Demystifier said:
Let me put some critical remarks on your attempt to "define" locality.
On the one hand, you require a compatibility with the spacetime manifold. This suggests that space and time should be treated on an equal footing.
The point is: what it suggests is not important. After all, the entire importance to "locality" is its compatibility with relativity, and the central idea to relativity is that things should be defined over the spacetime manifold, and not over a specific preferred foliation of it. The most general requirement is then that all that is important in the theory should be defined as elements, sections, whatever over a fibre bundle of which the base space is the spacetime manifold. This is the same in classical (relativistic) physics: fields are sections over the (co)tangent bundle of spacetime, or of "tensorisations" of such.
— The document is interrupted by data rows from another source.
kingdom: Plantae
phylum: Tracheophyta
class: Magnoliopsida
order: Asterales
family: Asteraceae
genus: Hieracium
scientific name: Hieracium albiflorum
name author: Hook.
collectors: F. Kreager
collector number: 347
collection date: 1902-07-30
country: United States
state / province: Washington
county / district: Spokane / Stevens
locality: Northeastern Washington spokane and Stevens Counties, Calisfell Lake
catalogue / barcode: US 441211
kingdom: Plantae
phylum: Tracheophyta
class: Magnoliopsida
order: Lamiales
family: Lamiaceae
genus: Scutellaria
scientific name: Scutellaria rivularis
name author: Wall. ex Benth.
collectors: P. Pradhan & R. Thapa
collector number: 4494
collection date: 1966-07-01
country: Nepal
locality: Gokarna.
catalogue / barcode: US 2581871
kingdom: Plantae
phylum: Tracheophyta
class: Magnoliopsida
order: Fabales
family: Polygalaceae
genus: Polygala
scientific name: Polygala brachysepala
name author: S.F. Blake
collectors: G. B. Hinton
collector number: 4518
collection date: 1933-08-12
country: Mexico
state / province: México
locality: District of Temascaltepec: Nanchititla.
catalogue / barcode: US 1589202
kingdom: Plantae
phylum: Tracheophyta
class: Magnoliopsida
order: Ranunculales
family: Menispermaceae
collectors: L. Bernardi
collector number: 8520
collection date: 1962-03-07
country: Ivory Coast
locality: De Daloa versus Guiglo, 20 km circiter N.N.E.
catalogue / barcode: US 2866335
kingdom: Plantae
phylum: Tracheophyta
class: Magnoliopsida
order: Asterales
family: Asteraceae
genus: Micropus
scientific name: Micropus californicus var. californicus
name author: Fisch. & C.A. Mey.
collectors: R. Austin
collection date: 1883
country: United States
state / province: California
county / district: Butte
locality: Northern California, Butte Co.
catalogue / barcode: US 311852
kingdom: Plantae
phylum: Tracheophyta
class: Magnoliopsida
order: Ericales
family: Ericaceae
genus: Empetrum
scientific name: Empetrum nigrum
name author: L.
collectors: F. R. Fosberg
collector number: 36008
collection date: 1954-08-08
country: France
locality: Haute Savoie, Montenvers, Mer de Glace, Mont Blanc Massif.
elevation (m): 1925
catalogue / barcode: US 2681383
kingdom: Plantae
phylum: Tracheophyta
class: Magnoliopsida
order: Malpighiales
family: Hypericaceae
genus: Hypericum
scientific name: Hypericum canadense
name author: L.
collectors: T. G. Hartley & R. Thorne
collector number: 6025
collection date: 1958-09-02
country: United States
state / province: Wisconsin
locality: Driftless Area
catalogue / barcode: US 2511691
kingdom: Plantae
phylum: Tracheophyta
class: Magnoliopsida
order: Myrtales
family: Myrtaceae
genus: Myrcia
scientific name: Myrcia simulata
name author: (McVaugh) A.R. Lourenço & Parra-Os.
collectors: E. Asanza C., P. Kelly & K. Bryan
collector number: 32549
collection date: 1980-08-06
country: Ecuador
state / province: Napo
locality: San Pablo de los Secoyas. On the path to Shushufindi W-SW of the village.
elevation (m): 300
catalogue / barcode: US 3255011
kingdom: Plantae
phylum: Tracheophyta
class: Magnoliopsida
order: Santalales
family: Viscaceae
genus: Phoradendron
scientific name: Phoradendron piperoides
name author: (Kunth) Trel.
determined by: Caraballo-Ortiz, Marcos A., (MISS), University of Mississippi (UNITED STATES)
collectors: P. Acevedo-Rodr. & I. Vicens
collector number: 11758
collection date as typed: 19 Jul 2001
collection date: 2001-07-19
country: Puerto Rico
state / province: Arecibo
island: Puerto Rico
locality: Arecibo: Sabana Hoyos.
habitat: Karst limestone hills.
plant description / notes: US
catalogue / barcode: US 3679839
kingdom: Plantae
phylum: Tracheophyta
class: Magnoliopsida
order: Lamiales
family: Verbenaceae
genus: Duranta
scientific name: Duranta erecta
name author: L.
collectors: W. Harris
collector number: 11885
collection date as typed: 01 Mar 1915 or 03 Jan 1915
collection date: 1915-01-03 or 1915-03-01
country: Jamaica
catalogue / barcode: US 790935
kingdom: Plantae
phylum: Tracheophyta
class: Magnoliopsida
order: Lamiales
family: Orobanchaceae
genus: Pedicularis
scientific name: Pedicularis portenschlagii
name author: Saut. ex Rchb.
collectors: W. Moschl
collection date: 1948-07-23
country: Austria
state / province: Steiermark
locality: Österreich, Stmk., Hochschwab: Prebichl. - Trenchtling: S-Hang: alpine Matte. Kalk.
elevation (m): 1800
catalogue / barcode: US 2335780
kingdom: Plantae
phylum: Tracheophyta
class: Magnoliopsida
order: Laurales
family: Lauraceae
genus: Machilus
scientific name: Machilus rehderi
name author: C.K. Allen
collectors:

Now, and that's where I have to give in a small part to "non-locality", in quantum theory (in the unitary part of quantum theory at least), all "interesting" operators are "indexed" over spacetime (that's another way of saying that they are members of a fibre bundle with base space spacetime, and in many cases, are a section), but they ACT upon a totally different space, which is Hilbert space. However, this hilbert space itself doesn't matter that much, in that we can always "rotate" the "initial" vector to any vector we like with a unitary transformation. So the "initial" vector doesn't even matter, we can make it what we want, by a right choice of unitary transformation. For instance, in QFT, we have the habit of just sandwiching any operator expression between a bra and a ket of the "vacuum". This is just a generic state, which doesn't depend on spacetime, in the same way as the number pi doesn't depend on spacetime.
On the other hand, you note that (in the Heisenberg picture) nonlocality is not *dynamical*, where "dynamics" clearly refers to quantities that depend on time.
No, dynamics refers to a timelike regularity, but doesn't need to introduce a specific foliation. GIVEN a foliation, it becomes an "evolution in time", but dynamics can be a spacetime concept. It actually means: "interaction" or "coupling" (between subsystems, such as the electron field, the EM field, ...).
However, such a dynamical notion of locality clearly does not respect the requirement that space and time should be treated on an equal footing.
In relativity, there is no *equal* footing between space and time, just a similar treatment. But there is a fundamental difference between "spacelike" and "timelike" all together (given by the causal structure, or the signature of the metric).
Further, even if an initial product state may lead to entanglement later, this is certainly not the most general situation. QM allows different cases as well.
True, but one might think that the quantum case where one starts with "non-entangled" systems is probably largely sufficient to reproduce all observable phenomena. After all, that's how things are done in the lab! We use a specific interaction to have "entangled systems", starting from non-entangled product states.
It is an interesting question whether it is necessary to consider initial states which are not product states, or whether this is essentially impossible to find out. I tend to think the latter.
In addition, the words "initial" and "later" again give a special role to time, which may ruin your first requirement above again.
No, there is a precise sense in relativity to causal relationships. Not all pairs of events can be classified as "earlier" and "later", but those who can, are unambiguous.
To conclude, no matter how you reinterpret QM to make it local as much as possible, it seems there will always remain *something* nonlocal about it. This, indeed, is the point of my paper.
True. The point is: in how much is that important ? The whole discussion about "locality" (as I understand it) is essentially: relativity or not ? Out of relativity (and the requirement of things to be defined over a spacetime manifold, independent of a specific foliation) came the idea of "locality", but maybe the concept of locality got a life of itself, and is somewhat more restrictive than what is strictly needed for relativity. QM seems to hide in the little margin between both.